False-positive safety/AUP interruptions during legitimate trading-app development (testnet, own project)
Description
During an extended Claude Code session developing a personal algorithmic-trading application against the Hyperliquid testnet (own project, own infrastructure, mock funds), the session was repeatedly paused by what appears to be a safety/AUP classifier false positive. The triggering turns contained only routine software engineering: TypeScript refactoring of a strategy-parameter registry, Postgres migrations, and vitest test updates.

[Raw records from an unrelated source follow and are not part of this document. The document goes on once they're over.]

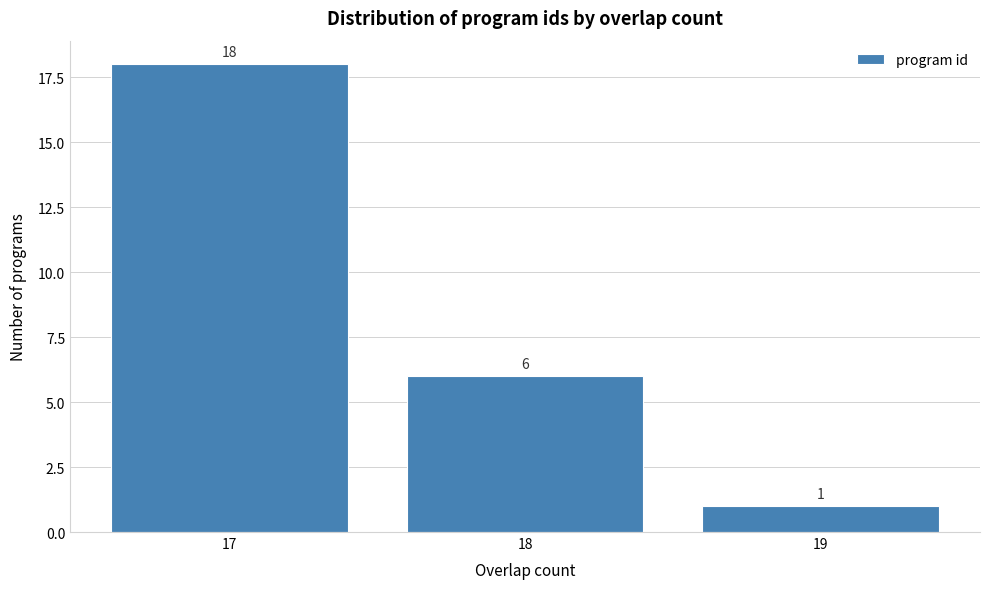

Over which range of the x-axis is the bar tallest?

16.5 to 17.5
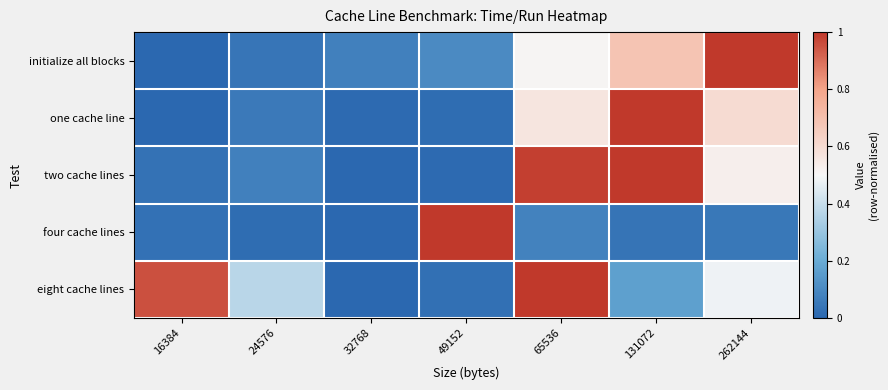

Which series has the widest spread of values?

initialize all blocks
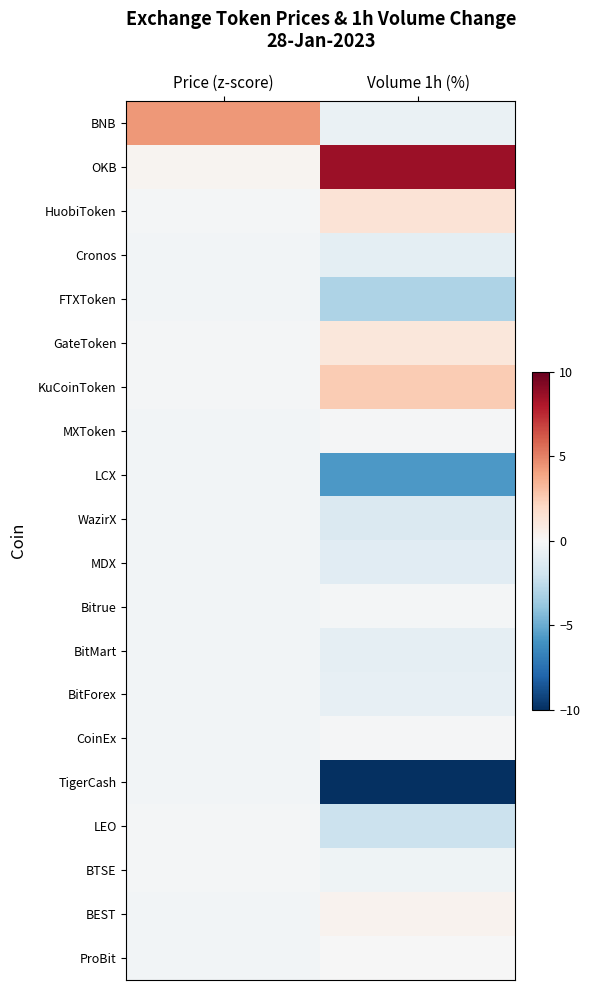

Reading left to right, list all the values displayed in this chart.

BNB: Price (z-score)=4.3	Volume 1h (%)=-0.7
OKB: Price (z-score)=0.3	Volume 1h (%)=8.6
HuobiToken: Price (z-score)=-0.2	Volume 1h (%)=1.3
Cronos: Price (z-score)=-0.3	Volume 1h (%)=-1.0
FTXToken: Price (z-score)=-0.3	Volume 1h (%)=-3.1
GateToken: Price (z-score)=-0.2	Volume 1h (%)=1.2
KuCoinToken: Price (z-score)=-0.2	Volume 1h (%)=2.5
MXToken: Price (z-score)=-0.3	Volume 1h (%)=-0.1
LCX: Price (z-score)=-0.3	Volume 1h (%)=-5.7
WazirX: Price (z-score)=-0.3	Volume 1h (%)=-1.5
MDX: Price (z-score)=-0.3	Volume 1h (%)=-1.1
Bitrue: Price (z-score)=-0.3	Volume 1h (%)=-0.2
BitMart: Price (z-score)=-0.3	Volume 1h (%)=-0.9
BitForex: Price (z-score)=-0.3	Volume 1h (%)=-0.8
CoinEx: Price (z-score)=-0.3	Volume 1h (%)=-0.1
TigerCash: Price (z-score)=-0.3	Volume 1h (%)=-9.9
LEO: Price (z-score)=-0.2	Volume 1h (%)=-2.1
BTSE: Price (z-score)=-0.2	Volume 1h (%)=-0.4
BEST: Price (z-score)=-0.3	Volume 1h (%)=0.3
ProBit: Price (z-score)=-0.3	Volume 1h (%)=-0.0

Context that likely confuses the classifier
The legitimate vocabulary of this domain overlaps with sensitive-looking patterns: "wallet", "private key", "signer", "order placement", "kill switch", "exchange API". All usage is the operator's own testnet tooling with explicit safety guardrails (testnet-pinned transports, per-order caps, audited kill switch) documented in the project's CLAUDE.md.
Impact
- Multi-hour productive sessions interrupted mid-edit; operator reports this has recurred across sessions and prior bug reports.
- The interruption lands on innocuous turns (e.g. a TypeScript type-resolution diagnostic), making it impossible to phrase around.
Expected
Domain vocabulary for fintech/trading development on a user's own project should not trip session-level enforcement, especially when the project context (testnet-only guardrails) is visible in project instructions.
Repro
No minimal repro available (classifier-side); happy to provide session IDs privately. Operator has filed prior reports through in-product feedback.